Bis April 2017 ist Dr. Jeon vom koreanischen KRISS für fünf Monate zu Gast in der PTB. Das KRISS ist ein NMI, ein Nationales Metrologieinstitut. Dr. Jeon hat Physik und Betriebswirtschaftslehre studiert. Mittlerweile arbeitet er seit über 30 Jahren am KRISS. Er ist Teil des Policy Departments und beschäftigt sich mit den Aufgaben von NMI im Allgemeinen. Die Abkürzung KRISS steht für Korea Research Institute of Standards and Science.
Zu unserem Interview erscheint Dr. Jeon perfekt vorbereitet. Hinter seiner ruhigen Zurückhaltung zeigt sich sehr viel Herzlichkeit und übersprudelnde Begeisterung für sein Fachgebiet. »Dr. Jeon, was machen Sie eigentlich an der PTB?« – »Ich versuche, eine Frage zu beantworten: “Was sind die wünschenswerte Rolle und die Aktivitäten eines NMI in der nationalen Qualitätsinfrastruktur?” Ich studiere und vergleiche die Aufgaben der PTB in Deutschland mit den Aufgaben des KRISS in Korea. Aus meinen Ergebnissen entsteht ein allgemeines Modell, das darstellt, welche Rollen und Aktivitäten das NMI eines Landes erfüllen sollte.«
»Ist das KRISS denn sehr anders als die PTB?« »Im Gegensatz zu Deutschland gibt es in Korea keine Designated Institutes, so dass das KRISS alle Bereiche der Metrologie abdeckt. Das KRISS führt dafür keine Typgenehmigungen und Konformitätsbewertungsaktivitäten durch. Um das gesetzliche Messwesen kümmern sich andere Agenturen in Korea. Das Gelände des KRISS ist halb so groß wie das der PTB. Dort arbeiten um die 440 Mitarbeiter.
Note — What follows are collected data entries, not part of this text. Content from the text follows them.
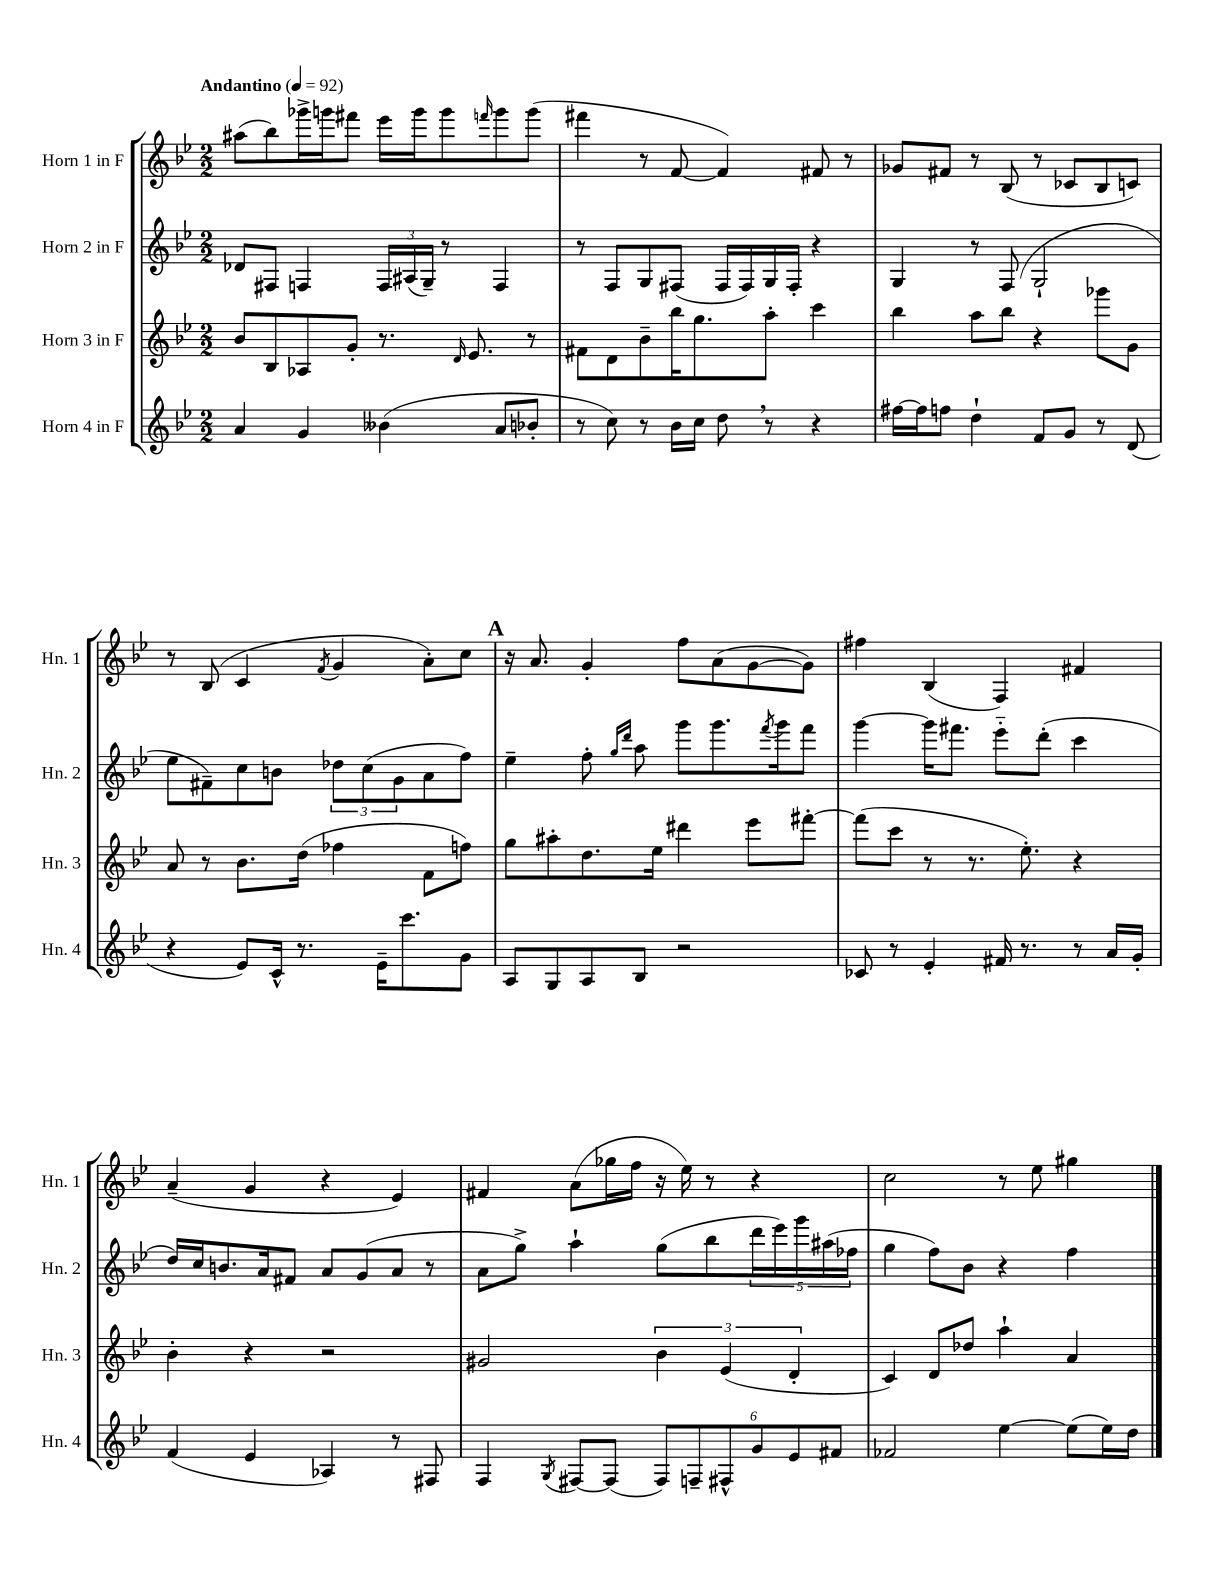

**kern	**kern	**kern	**kern
*part4	*part3	*part2	*part1
*staff4	*staff3	*staff2	*staff1
*I"Horn 4 in F	*I"Horn 3 in F	*I"Horn 2 in F	*I"Horn 1 in F
*I'Hn. 4	*I'Hn. 3	*I'Hn. 2	*I'Hn. 1
*clefG2	*clefG2	*clefG2	*clefG2
*k[b-e-]	*k[b-e-]	*k[b-e-]	*k[b-e-]
*M2/2	*M2/2	*M2/2	*M2/2
*MM92	*MM92	*MM92	*MM92
=1	=1	=1	=1
!	!	!	!LO:TX:a:B:t=Andantino
4a/	8b-/L	8d-X/L	(8aa#X\L
.	8B-/	8F#X/J	8bb-\)
4g/	8A-X/	4Fn/	16ggg-X^\L
.	.	.	16gggn\J
.	8g'/J	.	8fff#X\J
(4b--X\	8.r	24F/LL	16eee-\LL
.	.	(24A#X/	.
.	.	.	16ggg\J
.	.	24G~/JJ)	.
.	.	8r	8ggg\
.	16qqd/	.	.
.	8.e-/	.	.
.	.	.	16qqfffn/
8a/L	.	4F/	8ggg\
8b-X'/J	8r	.	(8ggg\J
=2	=2	=2	=2
8r	8f#X\L	8r	4fff#X\
8cc\)	8d\	8F/L	.
8r	8b-~\	8G/	8r
16b-\LL	16bb-\K	(8F#X/J	[8f/
16cc\JJ	8.gg\	.	.
8dd,\	.	16F#/LL	4f/])
.	.	16F#/)	.
8r	8aa'\J	16G/	.
.	.	16F#'/JJ	.
4r	4ccc\	4r	8f#X/
.	.	.	8r
=3	=3	=3	=3
[16ff#X\LL	4bb-\	4G/	8g-X/L
16ff#\J]	.	.	.
8ffn\J	.	.	8f#X/J
4dd`\	8aa\L	8r	8r
.	8bb-\J	(8F/	(8B-/
8f/L	4r	2G`/	8r
8g/J	.	.	8c-X/L
8r	8ggg-X\L	.	8B-/
(8d/	8g\J	.	8cn/J)
!!LO:LB:g=z
=4	=4	=4	=4
4r	8a/	8ee-\L	8r
.	8r	8f#X~\)	(8B-/
8e-/L)	8.b-\L	8cc\	4c/
16c^^/Jk	.	8bn\J	.
8.r	(16dd\Jk	.	.
.	.	.	8qf/
.	4ff-X\	12dd-X\L	4g/
.	.	(12cc\	.
16e-~\KL	.	.	.
.	.	12g\	.
8.ccc\	.	.	.
.	8f\L	8a\	8a'\L)
8g\J	8ffn\J)	8ff\J)	8cc\J
!!LO:REH:place=s1:t=A
=5	=5	=5	=5
8A/L	8gg\L	4ee-~\	16r
.	.	.	8.a/
8G/	8aa#X'\	.	.
8A/	8.dd\	8ff'\	4g'/
.	.	16qqgg/LL	.
.	.	16qqddd/JJ	.
8B-/J	.	8aa\	.
.	16ee-\Jk	.	.
2r	4ddd#X\	8ggg\L	8ff\L
.	.	8.ggg\	(8a\
.	8eee-\L	.	[8g\
.	.	8qfff/	.
.	.	16ggg\k	.
.	[8fff#X'\J	8fff\J	8g\J])
=6	=6	=6	=6
8c-X/	(8fff#\L]	[4ggg\	4ff#X\
8r	8ccc\J	.	.
4e-'/	8r	16ggg\KL]	(4B-/
.	.	8.fff#X\J	.
.	8.r	.	.
16f#X/	.	8eee-\L	4F/)
8.r	8.ee-'\)	.	.
.	.	(8ddd'\J	.
8r	4r	4ccc\	4f#X/
16a/LL	.	.	.
16g'/JJ	.	.	.
!!LO:LB:g=z
=7	=7	=7	=7
(4f/	4b-'\	16dd/LL)	(4a~/
.	.	16cc/J	.
.	.	8.bn/	.
4e-/	4r	.	4g/
.	.	16a/k	.
.	.	8f#X/J	.
4A-X/)	2r	8a/L	4r
.	.	(8g/	.
8r	.	8a/J	4e-/)
8F#X/	.	8r	.
=8	=8	=8	=8
4F/	2g#X/	8a\L	4f#X/
.	.	8gg^\J)	.
8qG/	.	.	.
[8F#X/L	.	4aa`\	(8a\L
(8F#/J]	.	.	16gg-X\L
.	.	.	16ff\JJ
12F#/L)	6b-\	(8gg\L	16r
.	.	.	16ee-\)
12Fn~/	.	.	.
.	.	8bb-\	8r
12F#X^^/	(6e-/	.	.
12g/	.	20ddd\L	4r
.	.	20eee-\)	.
12e-/	6d'/	.	.
.	.	20ggg\	.
.	.	(20aa#X\	.
12f#X/J	.	.	.
.	.	20ff-X\JJ	.
=9	=9	=9	=9
2f-X/	4c/)	4gg\	2cc\
.	8d/L	8ff\L)	.
.	8dd-X/J	8b-\J	.
[4ee-\	4aa`\	4r	8r
.	.	.	8ee-\
(8ee-\L]	4a/	4ff\	4gg#X\
16ee-\L)	.	.	.
16dd\JJ	.	.	.
==	==	==	==
*-	*-	*-	*-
Unser jährliches Budget beläuft sich auf 135,3 Millionen US-Dollar.« Zurückhaltender Stolz scheint durch, wenn Dr. Jeon vom Fußballteam am KRISS redet: »Die KRISS-Fußballmannschaft gilt in den meisten Spielen als starkes Team. Die Fußballmannschaft spielt häufig Freundschaftsspiele mit ausländischen NMI wie Chinas NIM, Vietnams VMI und dem mongolischen MASM.«
»Was gefällt Ihnen am meisten an der Arbeit hier?« »Durch meine Forschungen habe ich Kontakt zu Fachleuten auf den verschiedensten Gebieten. Es ist ein Vergnügen, verschiedene Experten in der PTB zu treffen und neue Felder kennen zu lernen: zum Beispiel in der Anerkennung, Kalibrierung und im gesetzlichen Messwesen. Ich kann hier in einem Forschungsumfeld arbeiten, in dem individuelle Autonomie garantiert ist. Tatsächlich war ich erstaunt, wie begeistert sich alle ihrer Arbeit in der PTB widmen. Es gibt Angestellte, die schon um sechs Uhr morgens hart arbeiten. Am KRISS forschen Menschen aus anderen Ländern wie Vietnam, der Mongolei und Ägypten. Wenn ich nach Korea zurückkehre, würde ich ihnen gerne etwas von der Hilfsbereitschaft zurückgeben, die ich hier erfahren habe.«
Dr. Jeon begegnen trotzdem einigen Hürden an der PTB, obwohl er jeden Donnerstag zum Deutschunterricht geht: »Leider sind die meisten Materialien hier auf Deutsch und es fällt mir schwer, sie zu lesen. Für meine Forschung ist es wichtig, die internen Prozesse der PTB genau zu verstehen. Meistens benutze ich dann Google Translate. Interessanterweise scheint die englische Übersetzung viel besser zu sein, als die koreanische.«
Ob die Arbeit in der PTB trotzdem so ist, wie er es erwartet hat? »Zwischen der Außendarstellung der PTB und dem, was die PTB wirklich macht, gibt es erstaunlich viele Unterschiede. Ich glaube, dass die PTB viel stärker in Kooperationen mit Akkreditierungsstellen, internationalen Aktivitäten und aufstrebenden Ländern aktiv ist, als man es im Internet erfährt.«
Einen Kulturschock hat Dr. Jeon bisher noch nicht – ein ordentliches Stück Braunschweiger Kultur hat er allerdings schon erlebt: Er ist aus Versehen auf den Braunschweiger Karneval geraten.